(Stored data entries)
★ ★ ★ ★ ★ ★ ★
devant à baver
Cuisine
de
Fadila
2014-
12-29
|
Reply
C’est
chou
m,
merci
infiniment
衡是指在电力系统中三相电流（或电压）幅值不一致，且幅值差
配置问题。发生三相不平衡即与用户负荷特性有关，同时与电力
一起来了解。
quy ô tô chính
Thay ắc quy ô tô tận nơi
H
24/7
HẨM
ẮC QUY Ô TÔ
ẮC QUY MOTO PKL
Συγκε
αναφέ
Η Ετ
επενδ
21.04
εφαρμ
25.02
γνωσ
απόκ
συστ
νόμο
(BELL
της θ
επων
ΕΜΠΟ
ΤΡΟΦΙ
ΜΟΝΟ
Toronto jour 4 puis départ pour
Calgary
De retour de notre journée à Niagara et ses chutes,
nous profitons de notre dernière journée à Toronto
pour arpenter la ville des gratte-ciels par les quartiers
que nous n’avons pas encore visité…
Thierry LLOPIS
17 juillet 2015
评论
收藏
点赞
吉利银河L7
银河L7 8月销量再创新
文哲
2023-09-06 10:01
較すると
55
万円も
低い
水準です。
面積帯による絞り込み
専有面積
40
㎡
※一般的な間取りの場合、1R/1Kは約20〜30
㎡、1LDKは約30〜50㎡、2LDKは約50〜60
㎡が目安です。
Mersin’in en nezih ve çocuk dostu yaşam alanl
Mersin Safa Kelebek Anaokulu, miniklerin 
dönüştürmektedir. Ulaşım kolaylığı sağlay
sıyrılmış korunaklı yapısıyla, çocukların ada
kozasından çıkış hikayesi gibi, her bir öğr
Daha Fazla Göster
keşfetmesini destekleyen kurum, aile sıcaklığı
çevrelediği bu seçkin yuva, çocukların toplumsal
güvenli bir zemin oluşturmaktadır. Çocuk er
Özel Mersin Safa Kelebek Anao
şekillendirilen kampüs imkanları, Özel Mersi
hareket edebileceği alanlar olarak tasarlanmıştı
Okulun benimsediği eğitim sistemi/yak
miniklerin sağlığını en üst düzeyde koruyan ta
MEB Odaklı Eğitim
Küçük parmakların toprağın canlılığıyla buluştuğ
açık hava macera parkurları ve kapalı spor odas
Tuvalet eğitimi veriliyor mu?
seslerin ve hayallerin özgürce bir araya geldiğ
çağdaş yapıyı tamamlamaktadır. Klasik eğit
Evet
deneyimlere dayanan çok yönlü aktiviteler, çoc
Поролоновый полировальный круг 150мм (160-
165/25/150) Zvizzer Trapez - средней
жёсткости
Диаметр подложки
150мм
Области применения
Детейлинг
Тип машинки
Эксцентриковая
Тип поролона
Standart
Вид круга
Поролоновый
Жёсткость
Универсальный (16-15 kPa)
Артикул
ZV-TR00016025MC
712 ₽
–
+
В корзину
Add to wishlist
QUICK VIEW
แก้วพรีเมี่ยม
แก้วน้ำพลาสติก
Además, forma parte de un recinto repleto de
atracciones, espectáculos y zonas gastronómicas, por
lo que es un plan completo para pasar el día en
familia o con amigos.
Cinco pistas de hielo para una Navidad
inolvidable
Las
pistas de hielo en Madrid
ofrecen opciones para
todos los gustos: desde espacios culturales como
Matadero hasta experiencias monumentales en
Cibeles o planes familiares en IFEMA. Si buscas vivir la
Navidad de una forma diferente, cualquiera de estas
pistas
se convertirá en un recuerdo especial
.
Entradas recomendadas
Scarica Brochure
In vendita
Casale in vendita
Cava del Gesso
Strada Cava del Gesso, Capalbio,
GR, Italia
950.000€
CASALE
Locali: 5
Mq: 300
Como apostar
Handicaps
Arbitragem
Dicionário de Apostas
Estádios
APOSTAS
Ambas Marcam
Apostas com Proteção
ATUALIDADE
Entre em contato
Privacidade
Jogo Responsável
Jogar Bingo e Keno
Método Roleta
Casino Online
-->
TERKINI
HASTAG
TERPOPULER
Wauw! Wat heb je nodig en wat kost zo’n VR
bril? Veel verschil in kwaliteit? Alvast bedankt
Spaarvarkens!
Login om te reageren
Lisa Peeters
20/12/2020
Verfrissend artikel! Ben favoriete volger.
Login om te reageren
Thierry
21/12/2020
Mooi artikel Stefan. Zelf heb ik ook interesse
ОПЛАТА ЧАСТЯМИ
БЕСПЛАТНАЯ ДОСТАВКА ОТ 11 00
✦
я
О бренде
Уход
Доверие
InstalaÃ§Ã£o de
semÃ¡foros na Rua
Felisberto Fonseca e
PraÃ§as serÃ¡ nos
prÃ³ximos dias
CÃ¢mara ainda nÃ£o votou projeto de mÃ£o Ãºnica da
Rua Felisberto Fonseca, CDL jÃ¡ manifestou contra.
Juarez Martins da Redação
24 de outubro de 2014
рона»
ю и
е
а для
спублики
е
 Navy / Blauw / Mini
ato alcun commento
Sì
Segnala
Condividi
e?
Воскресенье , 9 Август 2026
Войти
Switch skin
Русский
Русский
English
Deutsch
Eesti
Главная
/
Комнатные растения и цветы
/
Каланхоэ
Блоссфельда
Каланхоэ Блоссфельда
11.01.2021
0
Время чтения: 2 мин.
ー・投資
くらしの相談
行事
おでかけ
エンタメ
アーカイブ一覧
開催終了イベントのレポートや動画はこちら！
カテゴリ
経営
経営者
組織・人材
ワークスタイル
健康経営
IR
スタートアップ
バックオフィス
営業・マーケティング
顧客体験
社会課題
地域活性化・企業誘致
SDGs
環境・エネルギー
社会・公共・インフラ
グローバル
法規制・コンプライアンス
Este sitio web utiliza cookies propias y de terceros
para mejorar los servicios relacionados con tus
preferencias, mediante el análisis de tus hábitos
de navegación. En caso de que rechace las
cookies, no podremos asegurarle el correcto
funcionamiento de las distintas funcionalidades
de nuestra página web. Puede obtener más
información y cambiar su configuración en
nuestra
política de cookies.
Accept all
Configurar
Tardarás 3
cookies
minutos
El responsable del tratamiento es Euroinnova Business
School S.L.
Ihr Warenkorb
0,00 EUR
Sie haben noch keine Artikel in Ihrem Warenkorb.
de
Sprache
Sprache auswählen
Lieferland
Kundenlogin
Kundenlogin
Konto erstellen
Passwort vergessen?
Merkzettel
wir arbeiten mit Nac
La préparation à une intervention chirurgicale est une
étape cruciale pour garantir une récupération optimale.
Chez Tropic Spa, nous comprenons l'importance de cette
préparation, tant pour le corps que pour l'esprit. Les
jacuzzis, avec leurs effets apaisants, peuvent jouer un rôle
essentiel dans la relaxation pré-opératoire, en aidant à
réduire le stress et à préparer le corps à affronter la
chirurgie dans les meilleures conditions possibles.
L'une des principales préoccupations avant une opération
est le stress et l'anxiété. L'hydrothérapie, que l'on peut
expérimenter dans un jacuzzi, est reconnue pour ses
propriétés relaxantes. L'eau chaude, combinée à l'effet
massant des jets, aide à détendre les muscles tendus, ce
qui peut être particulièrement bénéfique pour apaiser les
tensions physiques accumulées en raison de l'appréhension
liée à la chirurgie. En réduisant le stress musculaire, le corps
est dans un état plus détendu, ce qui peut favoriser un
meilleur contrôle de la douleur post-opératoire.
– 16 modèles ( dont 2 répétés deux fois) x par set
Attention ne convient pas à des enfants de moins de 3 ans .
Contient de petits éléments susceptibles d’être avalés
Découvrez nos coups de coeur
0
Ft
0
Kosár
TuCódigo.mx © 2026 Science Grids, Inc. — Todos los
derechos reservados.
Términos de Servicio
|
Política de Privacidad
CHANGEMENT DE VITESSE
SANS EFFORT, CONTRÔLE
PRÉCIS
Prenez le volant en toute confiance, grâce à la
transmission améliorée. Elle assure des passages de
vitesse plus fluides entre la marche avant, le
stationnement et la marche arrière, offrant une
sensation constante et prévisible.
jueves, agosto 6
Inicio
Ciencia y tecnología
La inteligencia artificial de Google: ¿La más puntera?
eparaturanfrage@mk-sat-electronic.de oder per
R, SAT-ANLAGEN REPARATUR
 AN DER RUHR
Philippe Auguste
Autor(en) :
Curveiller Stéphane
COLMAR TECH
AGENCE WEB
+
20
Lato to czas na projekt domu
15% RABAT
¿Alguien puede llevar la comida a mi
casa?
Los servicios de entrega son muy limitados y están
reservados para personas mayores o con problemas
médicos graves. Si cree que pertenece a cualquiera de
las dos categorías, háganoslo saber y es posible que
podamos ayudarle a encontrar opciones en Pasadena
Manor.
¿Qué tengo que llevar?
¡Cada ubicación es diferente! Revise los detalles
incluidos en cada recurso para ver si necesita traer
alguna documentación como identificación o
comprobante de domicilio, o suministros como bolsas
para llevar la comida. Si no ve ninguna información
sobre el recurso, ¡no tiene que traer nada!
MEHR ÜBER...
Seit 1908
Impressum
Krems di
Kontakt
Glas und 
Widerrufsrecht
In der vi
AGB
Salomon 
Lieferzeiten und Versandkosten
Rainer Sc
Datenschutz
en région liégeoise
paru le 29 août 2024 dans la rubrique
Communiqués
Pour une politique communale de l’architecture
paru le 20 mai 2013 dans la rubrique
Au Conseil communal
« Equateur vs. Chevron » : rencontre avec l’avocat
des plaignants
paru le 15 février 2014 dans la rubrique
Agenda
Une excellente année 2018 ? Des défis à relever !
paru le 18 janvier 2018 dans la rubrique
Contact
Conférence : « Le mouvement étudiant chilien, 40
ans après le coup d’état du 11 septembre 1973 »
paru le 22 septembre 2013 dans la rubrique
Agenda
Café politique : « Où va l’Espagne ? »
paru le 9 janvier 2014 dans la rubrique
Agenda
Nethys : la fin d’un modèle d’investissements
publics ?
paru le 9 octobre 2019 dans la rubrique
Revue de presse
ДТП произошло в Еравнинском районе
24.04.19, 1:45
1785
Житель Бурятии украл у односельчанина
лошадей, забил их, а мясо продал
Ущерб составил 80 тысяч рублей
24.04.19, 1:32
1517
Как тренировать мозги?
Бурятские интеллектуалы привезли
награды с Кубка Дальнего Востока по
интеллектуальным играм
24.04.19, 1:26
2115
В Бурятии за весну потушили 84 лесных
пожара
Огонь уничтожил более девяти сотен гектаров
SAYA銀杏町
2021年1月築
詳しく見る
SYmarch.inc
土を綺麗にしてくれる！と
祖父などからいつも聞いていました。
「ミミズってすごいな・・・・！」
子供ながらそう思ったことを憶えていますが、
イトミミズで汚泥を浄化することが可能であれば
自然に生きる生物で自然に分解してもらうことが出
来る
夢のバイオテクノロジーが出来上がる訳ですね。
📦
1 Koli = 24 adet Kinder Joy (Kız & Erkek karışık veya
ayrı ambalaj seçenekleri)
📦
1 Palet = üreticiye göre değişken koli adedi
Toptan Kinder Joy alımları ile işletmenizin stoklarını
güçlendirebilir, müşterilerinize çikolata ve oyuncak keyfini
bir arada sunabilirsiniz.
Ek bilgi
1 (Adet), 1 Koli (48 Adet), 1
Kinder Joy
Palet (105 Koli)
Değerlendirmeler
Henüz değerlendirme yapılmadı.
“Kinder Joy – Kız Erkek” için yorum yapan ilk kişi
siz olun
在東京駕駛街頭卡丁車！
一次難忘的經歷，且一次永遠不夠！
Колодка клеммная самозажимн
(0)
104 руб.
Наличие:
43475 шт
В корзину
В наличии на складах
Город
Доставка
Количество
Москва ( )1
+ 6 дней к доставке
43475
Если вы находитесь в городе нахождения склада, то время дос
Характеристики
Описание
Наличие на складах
★ ★ ★ ★ ★ ★ ★
Problem details >>
Retype the items word for word, from the very first line through the line containing "Mersin Safa Kelebek Anaokulu, miniklerin", including that line.

Answer below >>
devant à baver
Cuisine
de
Fadila
2014-
12-29
|
Reply
C’est
chou
m,
merci
infiniment
衡是指在电力系统中三相电流（或电压）幅值不一致，且幅值差
配置问题。发生三相不平衡即与用户负荷特性有关，同时与电力
一起来了解。
quy ô tô chính
Thay ắc quy ô tô tận nơi
H
24/7
HẨM
ẮC QUY Ô TÔ
ẮC QUY MOTO PKL
Συγκε
αναφέ
Η Ετ
επενδ
21.04
εφαρμ
25.02
γνωσ
απόκ
συστ
νόμο
(BELL
της θ
επων
ΕΜΠΟ
ΤΡΟΦΙ
ΜΟΝΟ
Toronto jour 4 puis départ pour
Calgary
De retour de notre journée à Niagara et ses chutes,
nous profitons de notre dernière journée à Toronto
pour arpenter la ville des gratte-ciels par les quartiers
que nous n’avons pas encore visité…
Thierry LLOPIS
17 juillet 2015
评论
收藏
点赞
吉利银河L7
银河L7 8月销量再创新
文哲
2023-09-06 10:01
較すると
55
万円も
低い
水準です。
面積帯による絞り込み
専有面積
40
㎡
※一般的な間取りの場合、1R/1Kは約20〜30
㎡、1LDKは約30〜50㎡、2LDKは約50〜60
㎡が目安です。
Mersin’in en nezih ve çocuk dostu yaşam alanl
Mersin Safa Kelebek Anaokulu, miniklerin 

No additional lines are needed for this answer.